Michael> On 10 Nov 2006 at 13:48, Eric Baum wrote:
>> I am arguing that if you find a code that solves a range of
>> naturally presented problems, that is so constrained (for example
>> by being extremely concise) that the only way it could have existed
>> is if it is based on an ingenious abstraction hierarchy with
>> modules exploiting real structure in the world and reused in
>> different contexts to solve different problems, then it will
>> continue to solve most new problems,

Michael> Ok, that seems pretty obvious, at least for anyone who
Michael> accepts the basic premise that the real world is highly
Michael> ordered. I don't think you're saying anything controversial
Michael> there, though people who don't like the idea of AIs being
Michael> based on serial-looking code will probably nitpick 'range of
Michael> naturally presented problems' in the hope of demonstrating
Michael> that only fuzzy/connectionist/massively parallel code can
Michael> solve nontrivial challenges (I'm not one of those people).

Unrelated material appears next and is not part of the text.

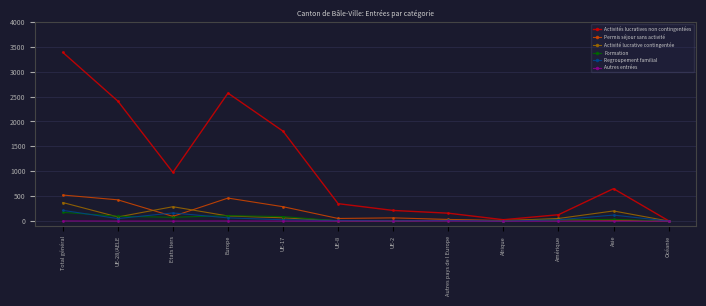

Does the chart display data point markers on the line(s)?

Yes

Michael> Generalising to this level isn't really saying anything
Michael> useful though, as you've pushed all of the challenge into
Michael> finding that code/module set/abstraction hierarchy in the
Michael> first place. 

That's a reasonable worry, but I think you get a fair amount out of
it. It tells you that much of the guts of cognition is in the genome, 
you shouldn't expect a tabula rasa algorithm or any other weak method
to solve the problem. It suggests
that neither hand-coding nor simple learning will produce
intelligence-- you will have to find a way to guide computers to
produce the code. It says quite a bit about what the code should look
like. It gives a different picture on what language is, and on why 
humans are cognitively so different from chimps. etc etc.